Penn Hills School Board President Erin Vecchio and member Rob Marra cruised to easy victories in both the Republican and Democratic party primaries Tuesday, May 21 while an estimated dozen residents ran write-in campaigns.

Both incumbents were the only two people on the May 21 ballot.

There are five, four-year seats up for grabs come November.

Marra was the top vote-getter on the Republican ticket with 669. Vecchio got 453 GOP votes.

But there also were 647 Republican write-in votes cast, according to complete but unofficial returns from the Allegheny County Elections Division.

Vecchio earned the most votes on the Democratic side with 2,571 to Marra’s 2,436.

In addition, there were 2,072 Democratic write-in votes cast.

Marra was appointed to the board last June to fill the unexpired term of Marlon Ferguson.

Vecchio is in her fourth nonconsecutive term.

The other three four-year seats up for grabs are currently occupied by Cathy Mowry, Vice President George Sens and his wife, Jan.

Jan Sens was recently appointed to the board to fill the unexpired term of former President Denise Graham-Shealey, who resigned to pursue social justice efforts.

Jan Sens will serve through early December when the board reorganizes.

County elections officials said write-in candidates must get at least 10 votes and be among the top five vote-getters to be on the November ballot.

Counting and verifying write-ins and absentee ballots will take at least the next few weeks.

“I was glad to see there were people that got write-in votes and campaigned to get write-in votes,” Marra said. “We do need some people interested in the district to help turn this thing around.”

The district is more than $172 million in debt largely due to high school and elementary school construction projects.

It was placed in financial recovery status by the state Department of Education. Daniel Matsook has been assigned as its recovery officer. A recovery plan with staff cuts, tax increases and other initiatives is expected to be voted on in June.

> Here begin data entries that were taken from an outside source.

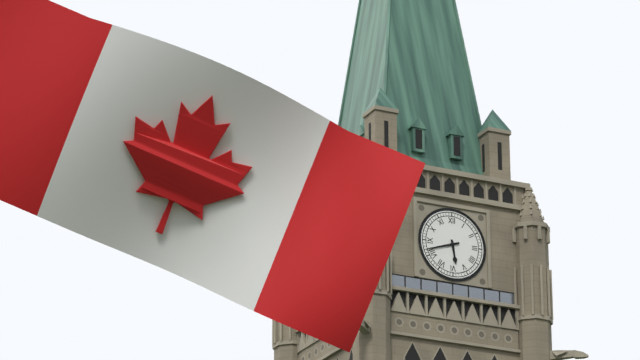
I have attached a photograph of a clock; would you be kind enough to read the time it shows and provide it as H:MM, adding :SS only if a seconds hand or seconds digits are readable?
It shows 5:42
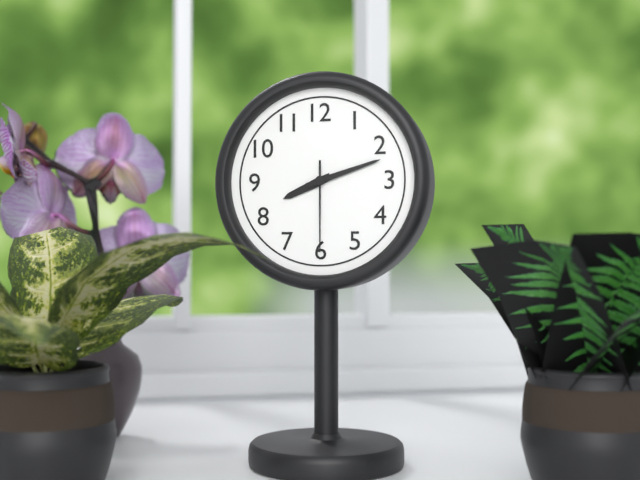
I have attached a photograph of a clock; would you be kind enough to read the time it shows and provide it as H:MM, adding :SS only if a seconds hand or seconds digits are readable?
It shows 8:12:30
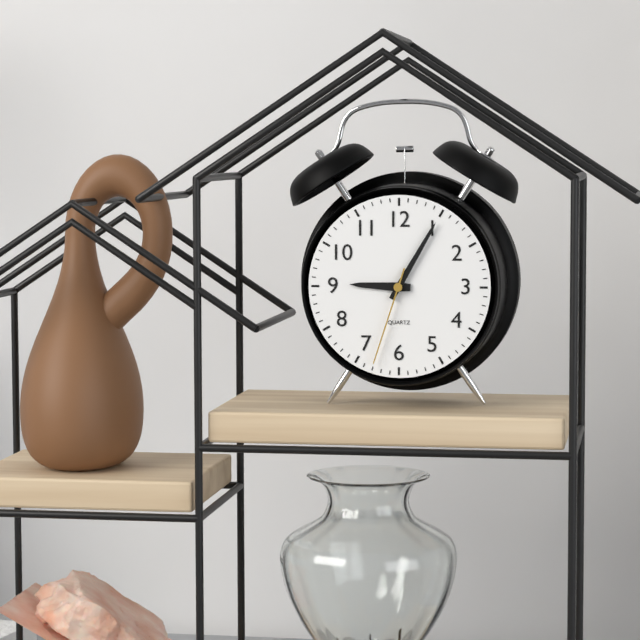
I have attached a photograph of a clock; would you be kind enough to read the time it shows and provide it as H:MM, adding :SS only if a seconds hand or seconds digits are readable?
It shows 9:05:33
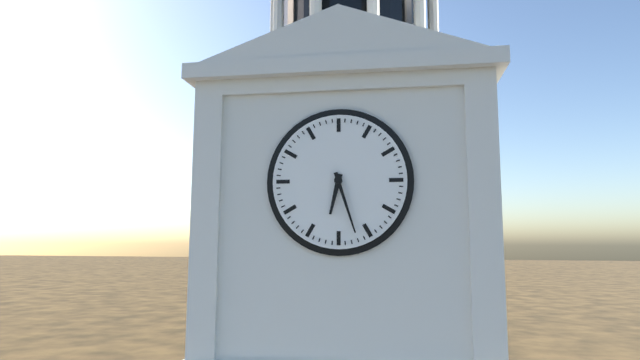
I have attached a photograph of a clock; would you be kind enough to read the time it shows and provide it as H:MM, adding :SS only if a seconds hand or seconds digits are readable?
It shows 6:27
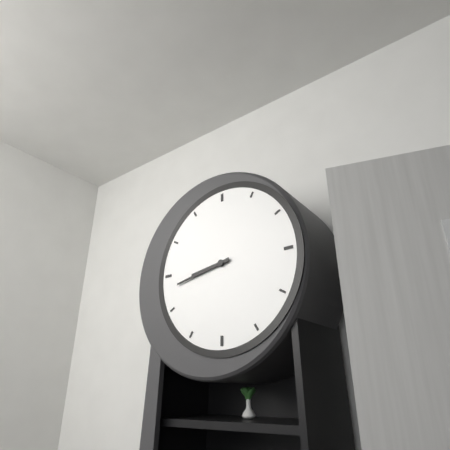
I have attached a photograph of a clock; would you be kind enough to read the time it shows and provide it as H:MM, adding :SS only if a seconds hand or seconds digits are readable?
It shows 8:43
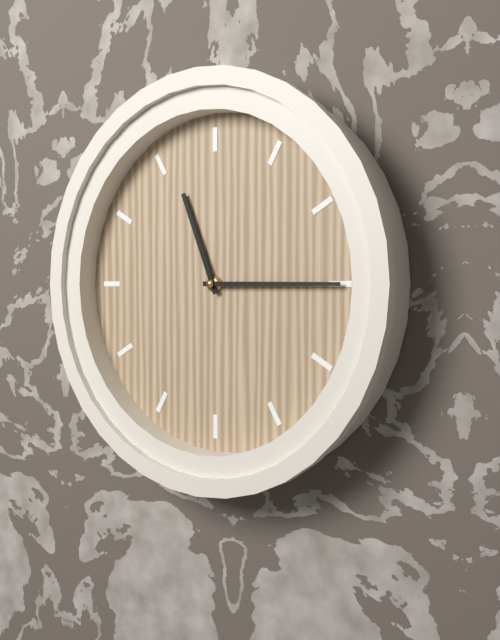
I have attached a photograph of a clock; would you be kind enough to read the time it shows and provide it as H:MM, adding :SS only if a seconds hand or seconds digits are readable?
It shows 11:15
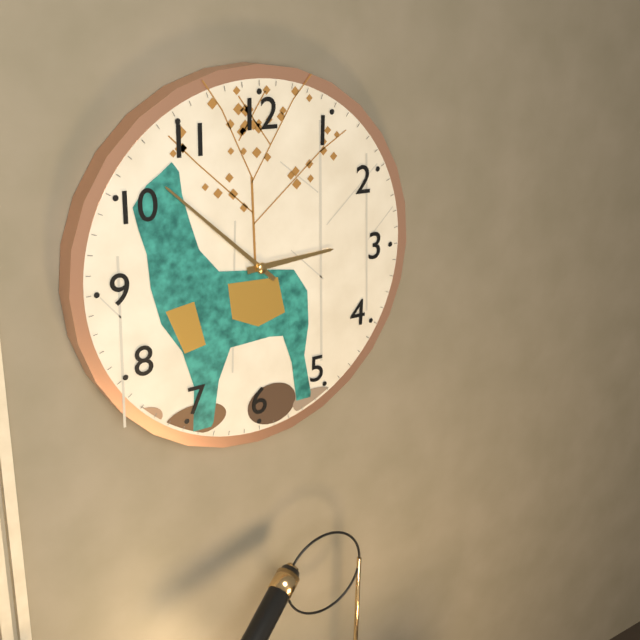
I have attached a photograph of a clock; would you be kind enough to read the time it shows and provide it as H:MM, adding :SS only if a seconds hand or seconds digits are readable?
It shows 2:52
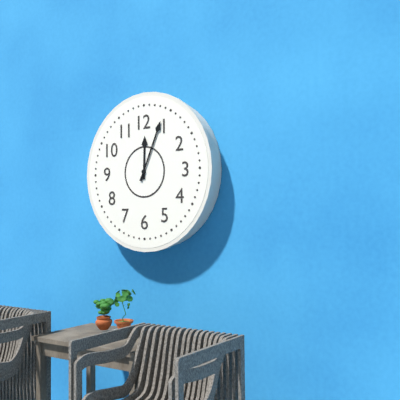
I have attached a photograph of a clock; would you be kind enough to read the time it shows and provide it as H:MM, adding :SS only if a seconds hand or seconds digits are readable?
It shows 12:04
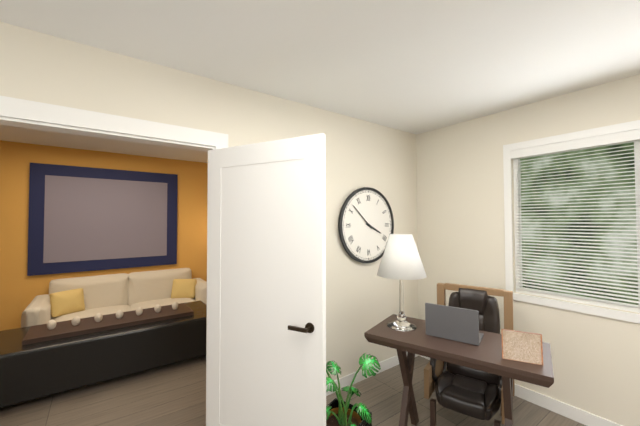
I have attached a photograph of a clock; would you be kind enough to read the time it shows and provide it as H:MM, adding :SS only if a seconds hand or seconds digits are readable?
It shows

The state could take over the district if the plan is not approved.

Marra said he plans to do no campaigning, instead focusing on the recovery plan and working with Matsook and the district business manager.

Vecchio echoed Marra’s statements.

“I’m just trying to focus on getting this district back into shape,” she said.

A little more than 5% of registered voters in either party turned out to vote in the school board election, a fact that frustrated the board president.

“With all the problems going on in Penn Hills and that’s all the people who came out to vote?” she said. “That’s terrible. That’s a disgrace to Penn Hills.

”People are screaming and yelling about things and you don’t even come out to vote, just like the board meeting (attendance).”

Vecchio also was surprised at the write-in numbers, and would have liked to see more people actually file petitions to have been on the ballot with her and Marra.

“Everybody has a right to do a write-in, but you should have done it the proper way in the first place,” she said. “You have to file finances, background checks and all that. People don’t even know what’s what here.”

Both incumbents said they do not anticipate any problems filling all five school board seats come November.